[Records from a data collection]
──────
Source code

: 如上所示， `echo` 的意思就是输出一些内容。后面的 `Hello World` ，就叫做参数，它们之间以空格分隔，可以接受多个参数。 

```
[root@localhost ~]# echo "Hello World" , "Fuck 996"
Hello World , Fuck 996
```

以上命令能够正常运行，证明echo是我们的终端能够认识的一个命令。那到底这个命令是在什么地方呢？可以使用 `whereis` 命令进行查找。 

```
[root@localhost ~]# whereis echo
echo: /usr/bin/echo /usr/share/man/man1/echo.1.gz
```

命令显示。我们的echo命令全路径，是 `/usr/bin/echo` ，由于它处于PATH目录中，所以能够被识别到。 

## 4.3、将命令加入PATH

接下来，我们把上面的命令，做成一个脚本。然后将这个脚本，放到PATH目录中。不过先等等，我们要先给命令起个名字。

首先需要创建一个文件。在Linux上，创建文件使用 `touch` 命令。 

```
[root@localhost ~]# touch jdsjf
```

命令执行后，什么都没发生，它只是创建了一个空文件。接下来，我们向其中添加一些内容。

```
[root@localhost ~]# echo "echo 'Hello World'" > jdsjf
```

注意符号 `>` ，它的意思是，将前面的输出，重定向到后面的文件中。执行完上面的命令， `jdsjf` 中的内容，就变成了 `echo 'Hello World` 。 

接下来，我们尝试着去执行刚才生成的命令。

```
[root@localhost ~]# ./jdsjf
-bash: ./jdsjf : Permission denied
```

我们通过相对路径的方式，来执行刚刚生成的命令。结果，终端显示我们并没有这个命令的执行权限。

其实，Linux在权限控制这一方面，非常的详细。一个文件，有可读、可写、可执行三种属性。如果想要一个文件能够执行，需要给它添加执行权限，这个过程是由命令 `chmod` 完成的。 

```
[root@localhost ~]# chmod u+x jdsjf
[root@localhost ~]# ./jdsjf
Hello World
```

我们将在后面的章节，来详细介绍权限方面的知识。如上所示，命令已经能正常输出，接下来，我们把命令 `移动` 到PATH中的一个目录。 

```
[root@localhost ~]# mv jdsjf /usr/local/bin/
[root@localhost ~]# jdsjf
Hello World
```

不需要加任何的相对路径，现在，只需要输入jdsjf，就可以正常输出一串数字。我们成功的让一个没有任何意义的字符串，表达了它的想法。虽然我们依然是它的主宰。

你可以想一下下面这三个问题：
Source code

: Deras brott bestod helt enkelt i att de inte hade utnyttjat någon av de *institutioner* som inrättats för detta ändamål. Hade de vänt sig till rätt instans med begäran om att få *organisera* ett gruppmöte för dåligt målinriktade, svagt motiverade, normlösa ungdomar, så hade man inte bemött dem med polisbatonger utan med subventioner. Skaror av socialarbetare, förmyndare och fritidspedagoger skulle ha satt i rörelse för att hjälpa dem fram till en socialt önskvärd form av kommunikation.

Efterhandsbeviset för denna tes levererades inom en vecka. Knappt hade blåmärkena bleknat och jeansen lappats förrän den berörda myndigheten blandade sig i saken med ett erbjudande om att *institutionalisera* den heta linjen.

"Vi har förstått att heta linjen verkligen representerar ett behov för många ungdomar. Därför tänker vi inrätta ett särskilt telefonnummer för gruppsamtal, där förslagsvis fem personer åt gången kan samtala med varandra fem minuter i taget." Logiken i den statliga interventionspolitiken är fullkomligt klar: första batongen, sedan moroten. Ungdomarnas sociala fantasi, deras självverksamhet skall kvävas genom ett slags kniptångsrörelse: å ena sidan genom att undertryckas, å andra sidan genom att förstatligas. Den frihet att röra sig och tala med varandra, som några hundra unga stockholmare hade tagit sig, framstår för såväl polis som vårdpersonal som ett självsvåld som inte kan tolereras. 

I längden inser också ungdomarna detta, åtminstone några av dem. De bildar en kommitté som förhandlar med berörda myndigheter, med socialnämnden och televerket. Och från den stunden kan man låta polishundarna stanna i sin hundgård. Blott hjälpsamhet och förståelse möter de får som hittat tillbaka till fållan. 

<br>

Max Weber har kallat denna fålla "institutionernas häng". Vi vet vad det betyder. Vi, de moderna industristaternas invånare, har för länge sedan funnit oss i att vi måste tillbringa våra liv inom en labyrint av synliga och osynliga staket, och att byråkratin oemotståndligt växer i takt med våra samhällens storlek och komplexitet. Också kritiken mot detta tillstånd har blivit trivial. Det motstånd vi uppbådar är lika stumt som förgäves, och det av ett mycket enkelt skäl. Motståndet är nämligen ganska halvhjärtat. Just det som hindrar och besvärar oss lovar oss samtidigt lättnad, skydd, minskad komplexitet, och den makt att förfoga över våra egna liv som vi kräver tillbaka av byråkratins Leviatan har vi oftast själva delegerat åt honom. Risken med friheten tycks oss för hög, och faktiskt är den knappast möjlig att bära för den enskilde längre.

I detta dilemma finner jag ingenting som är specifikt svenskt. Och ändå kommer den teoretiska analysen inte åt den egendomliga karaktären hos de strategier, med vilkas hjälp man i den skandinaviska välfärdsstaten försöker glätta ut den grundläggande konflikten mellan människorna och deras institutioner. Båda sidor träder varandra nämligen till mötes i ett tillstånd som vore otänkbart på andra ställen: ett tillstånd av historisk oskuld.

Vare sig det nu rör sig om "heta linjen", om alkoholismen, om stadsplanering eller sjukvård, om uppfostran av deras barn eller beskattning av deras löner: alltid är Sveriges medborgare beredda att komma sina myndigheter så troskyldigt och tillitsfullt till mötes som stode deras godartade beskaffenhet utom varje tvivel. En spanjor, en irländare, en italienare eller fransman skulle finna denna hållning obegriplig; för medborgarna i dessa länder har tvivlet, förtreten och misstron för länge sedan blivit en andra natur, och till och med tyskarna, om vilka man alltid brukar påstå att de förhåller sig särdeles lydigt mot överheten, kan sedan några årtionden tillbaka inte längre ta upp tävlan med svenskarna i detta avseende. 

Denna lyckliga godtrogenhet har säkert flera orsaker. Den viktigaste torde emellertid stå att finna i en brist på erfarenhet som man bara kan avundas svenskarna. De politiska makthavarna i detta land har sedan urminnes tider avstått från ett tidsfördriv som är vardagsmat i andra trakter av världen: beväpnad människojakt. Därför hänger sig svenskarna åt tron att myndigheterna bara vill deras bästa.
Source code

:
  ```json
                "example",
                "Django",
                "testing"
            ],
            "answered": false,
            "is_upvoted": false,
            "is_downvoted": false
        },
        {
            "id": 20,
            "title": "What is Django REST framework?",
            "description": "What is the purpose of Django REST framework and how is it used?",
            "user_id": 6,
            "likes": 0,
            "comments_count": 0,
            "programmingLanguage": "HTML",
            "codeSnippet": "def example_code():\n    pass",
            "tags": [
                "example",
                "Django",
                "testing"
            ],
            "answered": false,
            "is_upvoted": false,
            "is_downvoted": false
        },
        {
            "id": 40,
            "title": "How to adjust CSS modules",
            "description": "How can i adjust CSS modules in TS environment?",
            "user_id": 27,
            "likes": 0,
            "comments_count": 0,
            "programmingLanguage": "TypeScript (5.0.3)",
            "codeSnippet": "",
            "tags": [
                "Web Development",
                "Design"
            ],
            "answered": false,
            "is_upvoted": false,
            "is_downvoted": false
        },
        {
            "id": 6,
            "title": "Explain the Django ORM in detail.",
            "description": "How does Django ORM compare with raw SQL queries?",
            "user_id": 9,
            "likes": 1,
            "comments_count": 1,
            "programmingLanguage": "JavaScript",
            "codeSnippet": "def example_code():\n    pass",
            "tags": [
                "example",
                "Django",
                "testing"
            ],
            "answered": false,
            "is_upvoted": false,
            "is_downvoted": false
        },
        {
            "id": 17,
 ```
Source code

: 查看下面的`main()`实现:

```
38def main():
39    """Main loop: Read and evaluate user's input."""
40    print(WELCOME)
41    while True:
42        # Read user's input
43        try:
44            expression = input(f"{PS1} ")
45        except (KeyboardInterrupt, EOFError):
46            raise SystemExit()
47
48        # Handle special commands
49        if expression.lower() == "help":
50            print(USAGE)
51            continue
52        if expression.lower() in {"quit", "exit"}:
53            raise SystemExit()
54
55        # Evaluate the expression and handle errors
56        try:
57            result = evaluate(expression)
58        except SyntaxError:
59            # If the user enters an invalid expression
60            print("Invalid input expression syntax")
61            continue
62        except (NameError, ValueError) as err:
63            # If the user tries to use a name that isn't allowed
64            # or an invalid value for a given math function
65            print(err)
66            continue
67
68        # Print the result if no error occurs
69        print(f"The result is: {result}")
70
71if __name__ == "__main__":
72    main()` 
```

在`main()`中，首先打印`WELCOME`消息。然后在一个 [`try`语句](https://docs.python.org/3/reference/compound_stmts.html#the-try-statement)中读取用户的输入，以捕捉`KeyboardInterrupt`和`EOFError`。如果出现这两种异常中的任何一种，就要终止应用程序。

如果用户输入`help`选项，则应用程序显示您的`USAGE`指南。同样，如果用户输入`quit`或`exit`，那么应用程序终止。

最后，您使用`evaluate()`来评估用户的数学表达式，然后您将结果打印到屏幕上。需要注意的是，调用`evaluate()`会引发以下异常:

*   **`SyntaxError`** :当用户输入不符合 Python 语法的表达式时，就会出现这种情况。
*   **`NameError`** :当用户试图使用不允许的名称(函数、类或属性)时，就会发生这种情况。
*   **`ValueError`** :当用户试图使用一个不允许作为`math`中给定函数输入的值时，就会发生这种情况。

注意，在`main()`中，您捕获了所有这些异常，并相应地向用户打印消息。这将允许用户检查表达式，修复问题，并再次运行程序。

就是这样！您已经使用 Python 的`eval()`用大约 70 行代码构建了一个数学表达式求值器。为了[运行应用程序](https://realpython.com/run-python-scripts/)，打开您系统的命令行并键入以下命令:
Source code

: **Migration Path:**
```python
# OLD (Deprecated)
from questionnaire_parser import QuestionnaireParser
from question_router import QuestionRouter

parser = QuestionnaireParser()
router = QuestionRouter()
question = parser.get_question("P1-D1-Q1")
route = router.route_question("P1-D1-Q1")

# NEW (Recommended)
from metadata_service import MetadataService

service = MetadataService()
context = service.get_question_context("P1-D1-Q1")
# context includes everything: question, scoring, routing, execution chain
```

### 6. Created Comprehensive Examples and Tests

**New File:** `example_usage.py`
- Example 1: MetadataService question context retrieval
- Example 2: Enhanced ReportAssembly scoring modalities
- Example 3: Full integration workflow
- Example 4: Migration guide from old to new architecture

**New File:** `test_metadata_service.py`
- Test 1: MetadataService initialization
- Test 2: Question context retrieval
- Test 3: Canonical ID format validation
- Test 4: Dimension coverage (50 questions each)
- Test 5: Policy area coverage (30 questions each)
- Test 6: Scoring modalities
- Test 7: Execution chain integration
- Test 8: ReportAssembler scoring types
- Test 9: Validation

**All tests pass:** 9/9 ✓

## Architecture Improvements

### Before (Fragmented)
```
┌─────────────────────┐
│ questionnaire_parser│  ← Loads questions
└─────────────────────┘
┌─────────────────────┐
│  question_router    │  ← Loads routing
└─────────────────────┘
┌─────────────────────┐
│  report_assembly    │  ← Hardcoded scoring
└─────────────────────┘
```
──────
* ABOUT THIS TASK *
Only lines containing the word "chain" should appear in the answer, and every such line from the records above must be there.

* TASK RESULT *
# context includes everything: question, scoring, routing, execution chain
- Test 7: Execution chain integration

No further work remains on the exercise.